Eosinophilic esophagitis (EoE) is an immune mediated disease characterized clinically by symptoms of esophageal dysfunction and histologically by a marked eosinophilic infiltrate of the esophageal epithelium in the absence of other causes of esophageal eosinophilia. EoE became increasingly recognized in the pediatric population in the mid-1990s, and thereafter in the adult patients. Over time, there has been an increase in awareness and possibly prevalence and incidence of EoE.[1, 2] Currently, the most reliable and objective method to diagnose EoE and/or assess disease status is via performing esophagogastroduodenoscopy (EGD) with biopsies, and patients could undergo multiple EGDs in a relatively short span of disease duration. Normal endoscopic appearance of mucosa does not rule out EoE.
Not only are repeated EGDs invasive, but also require some level of sedation which in the pediatric population often translates into general anesthesia. This leads to involvement of an anesthesiologist, and use of costly facilities such as operating room, resulting in significant health-care costs. Children may experience negative health-related quality of life (HRQoL) due to persistent symptoms and repeated procedures.[3] As such, it is imperative to look for alternate and newer methods which would be accurate, safe, comprehensive and less expensive for monitoring EoE.

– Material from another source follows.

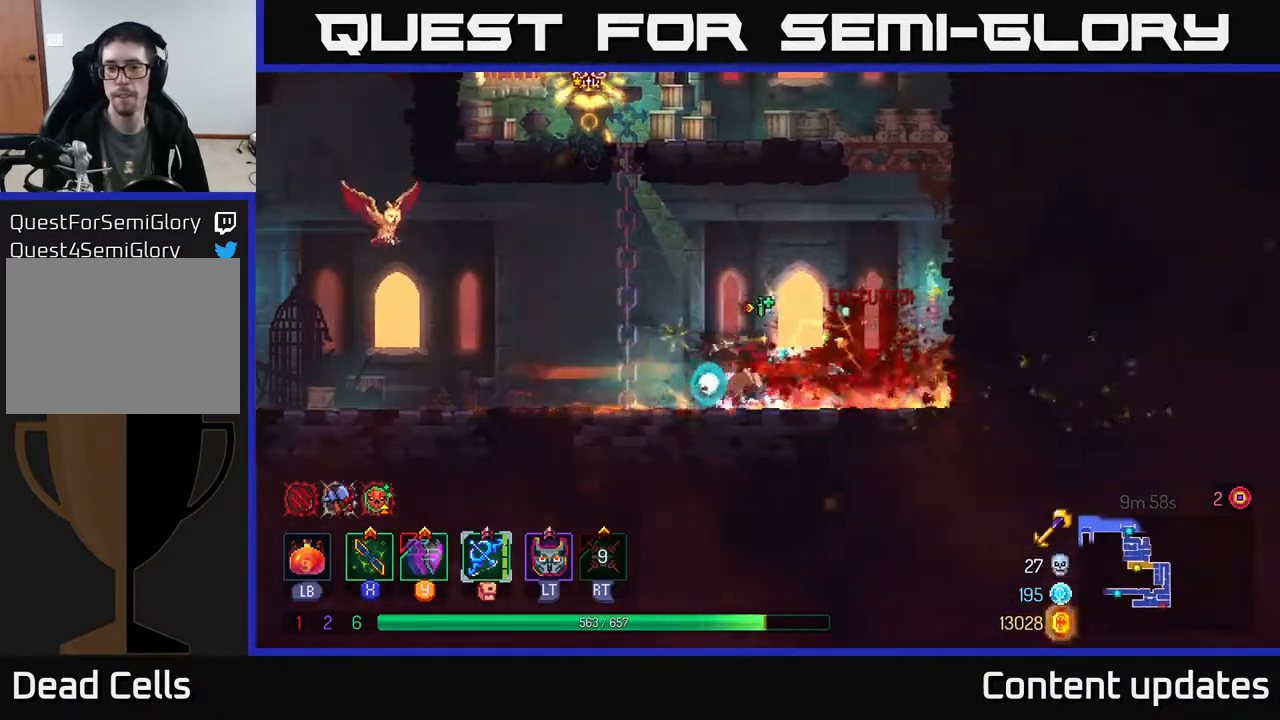
{"buttons": [], "left_stick": "up-right", "right_stick": "center", "events": [[133, "A", "down"], [267, "A", "up"], [317, "A", "down"], [317, "left_stick", "up-right"], [483, "A", "up"]]}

Several, potentially less-invasive, techniques are being studied for monitoring EoE disease activity. Fractionated exhaled nitric oxide (FeNO) has been used to assess eosinophil-predominant asthma and EoE. Leung et al[4] measured FeNO in nonasthmatic subjects with active esophagitis before and after treatment with topical steroids. FeNO levels declined post treatment. Subbarao et al [5] prospectively measured serum IL-5, serum eosinophil-derived neurotoxin (EDN), and stool EDN in children with EoE and controls at multiple time-points. Serum EDN levels were significantly higher in subjects with active EoE than in controls or those in remission. Esophageal string test involves collection of esophageal luminal secretions by a string that unravels after a weighted gelatin capsule is swallowed. Preliminary data suggests correlation between disease activity and levels of eosinophil derived granule proteins captured on the string. Another ingestible gelatin capsule, Cytosponge, contains a compressed mesh attached to a string that collects esophageal mucosal secretions. Katzka et al [6] showed in a pilot study that the sponge is safe and accurate, compared to endoscopic biopsy, in assessing esophageal eosinophilia. Patients with active EoE were identified with 83% sensitivity, and (Cytosponge) was preferred over sedated EGD by all patients studied. The study is promising and if validated on a large patient population, might very well become the new method to monitor EoE in adult population. The third capsule based test uses a high-speed fiber based reflectance confocal microscopy technique termed Spectrally Encoded Confocal Microscopy (SECM). Its images correlate well, with high sensitivity and specificity, with results obtained by conventional histology.[7] The EndoFLIP system uses impedance planimetry to measure esophageal distension which is reduced in patients with EoE compared to the controls.[8] This test however, may ignore regional variation along the esophagus and is somewhat invasive. Microarray technology has been harnessed as in a molecular EoE Diagnostic Panel built on Taqman-qPCR based low density array system. Its limitations would be turnaround time, technical complexity of the messenger RNA microarray, and potential costs.[9] Many of these technologies are not commercially available; hence it is difficult to predict the economic burden these will have on the patient and the health care system.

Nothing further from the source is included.